EXERCISE AIM => Each record should reappear exactly in your answer, minus any picture.

(Stored records)
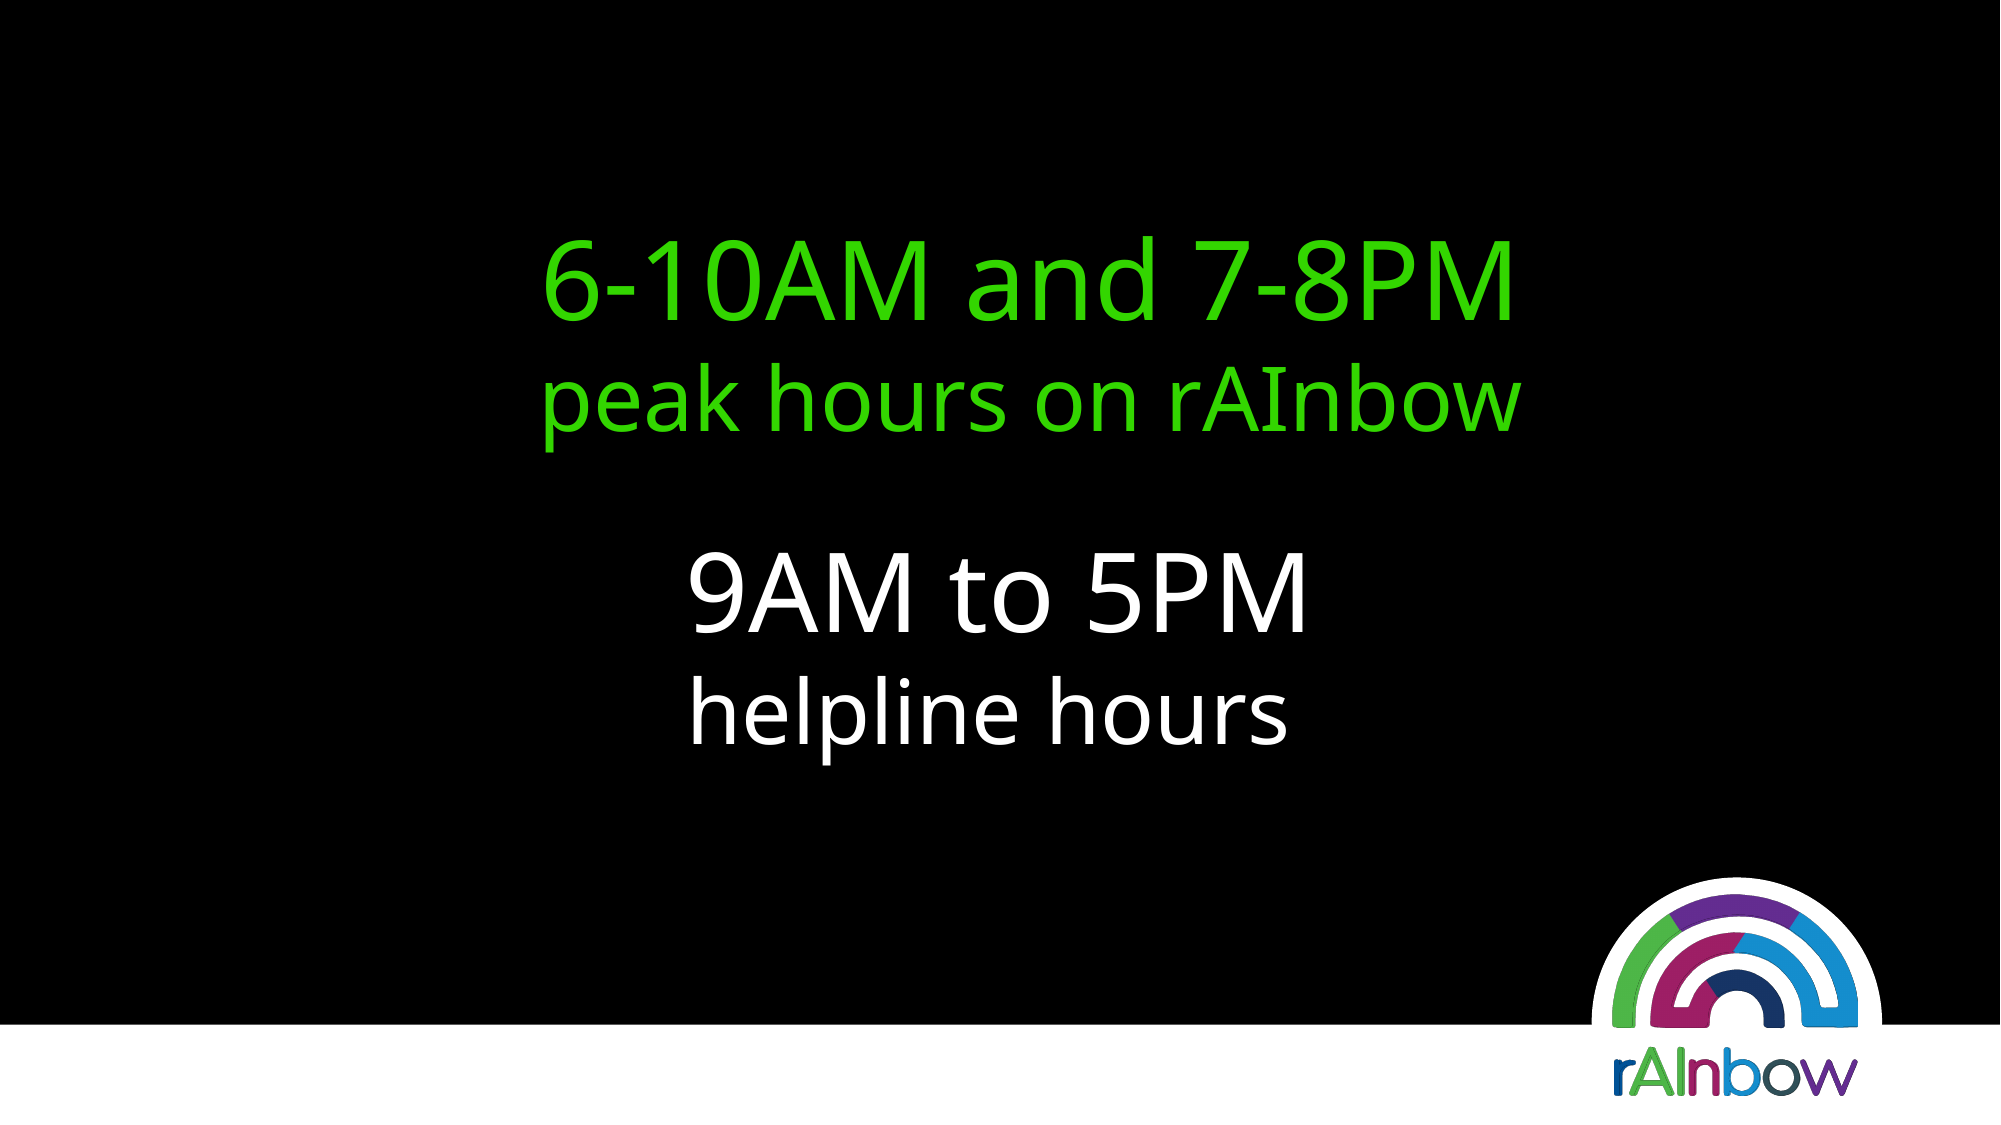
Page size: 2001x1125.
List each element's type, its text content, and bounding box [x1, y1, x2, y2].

text_box 9AM to 5PM helpline hours [508, 515, 1492, 986]
picture [1612, 894, 1858, 1096]
text_box 6-10AM and 7-8PM peak hours on rAInbow [421, 202, 1640, 673]
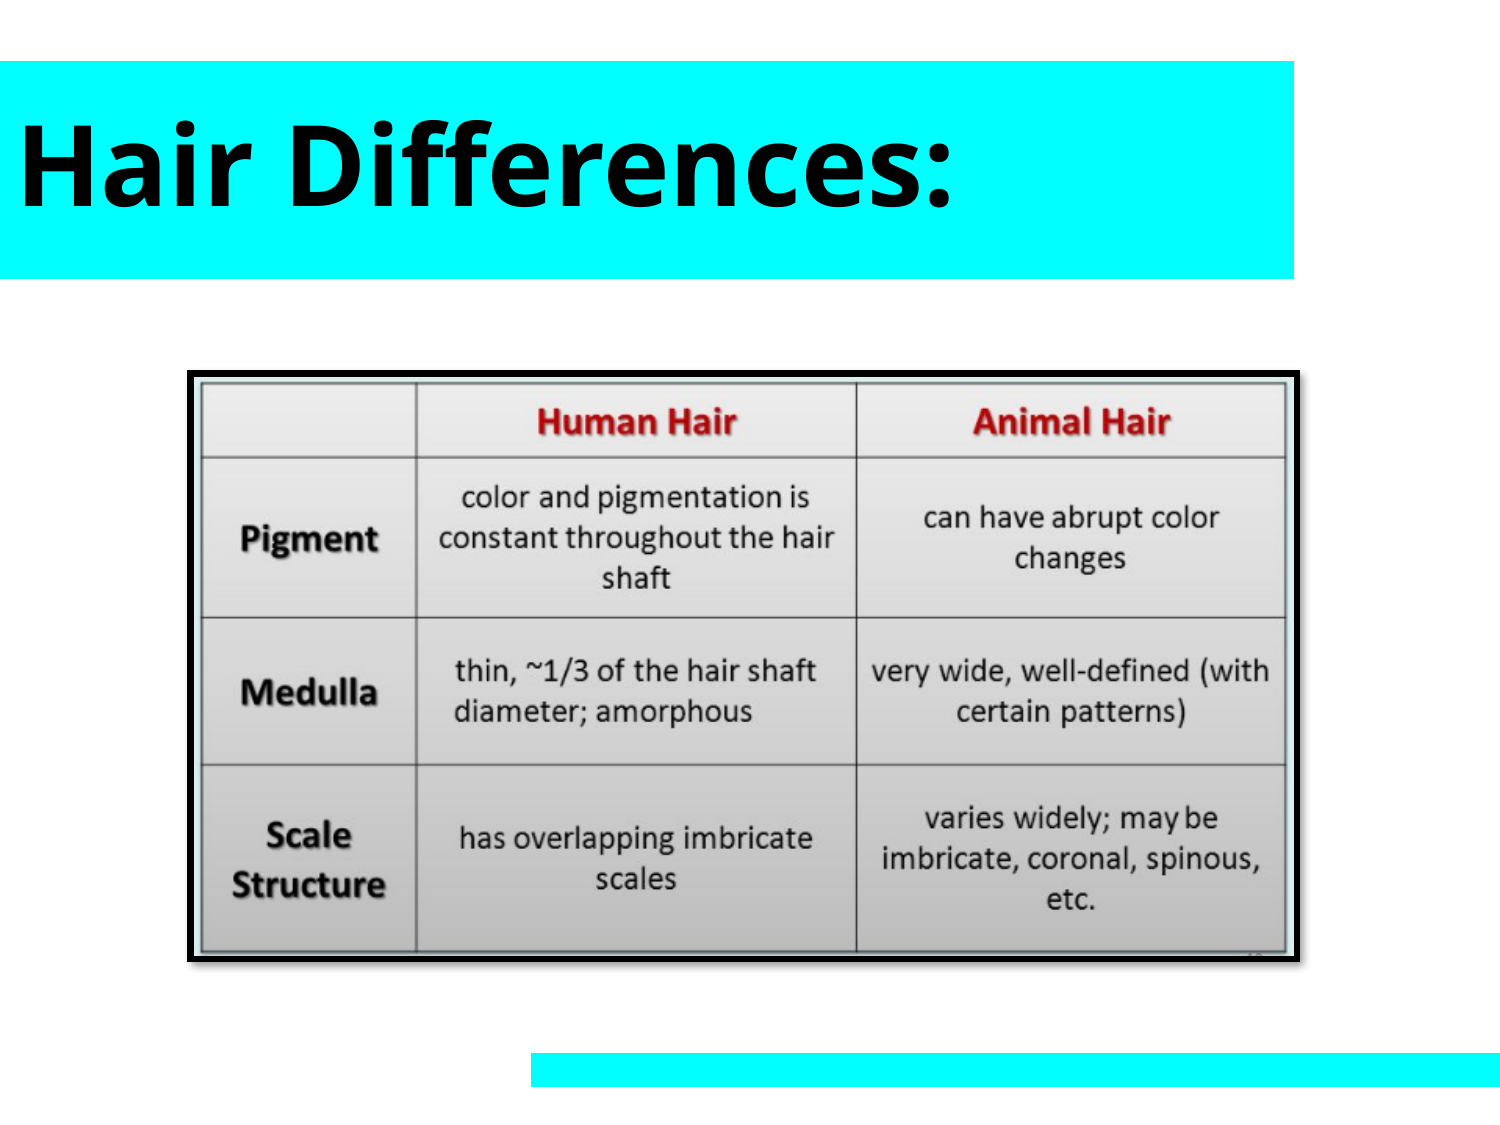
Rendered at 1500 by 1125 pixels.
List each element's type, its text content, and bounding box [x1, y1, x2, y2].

picture [193, 376, 1294, 957]
title Hair Differences: [0, 61, 1294, 279]
text_box [531, 1053, 1500, 1087]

SOLUTION TO THE EXERCISE =>
Page size: 2001x1125.
List each element's type, its text content, and bounding box [x1, y1, x2, y2].

text_box 9AM to 5PM helpline hours [508, 515, 1492, 986]
picture [1612, 894, 1858, 1096]
text_box 6-10AM and 7-8PM peak hours on rAInbow [421, 202, 1640, 673]
Rendered at 1500 by 1125 pixels.
List each element's type, its text content, and bounding box [x1, y1, x2, y2].

picture [193, 376, 1294, 957]
title Hair Differences: [0, 61, 1294, 279]
text_box [531, 1053, 1500, 1087]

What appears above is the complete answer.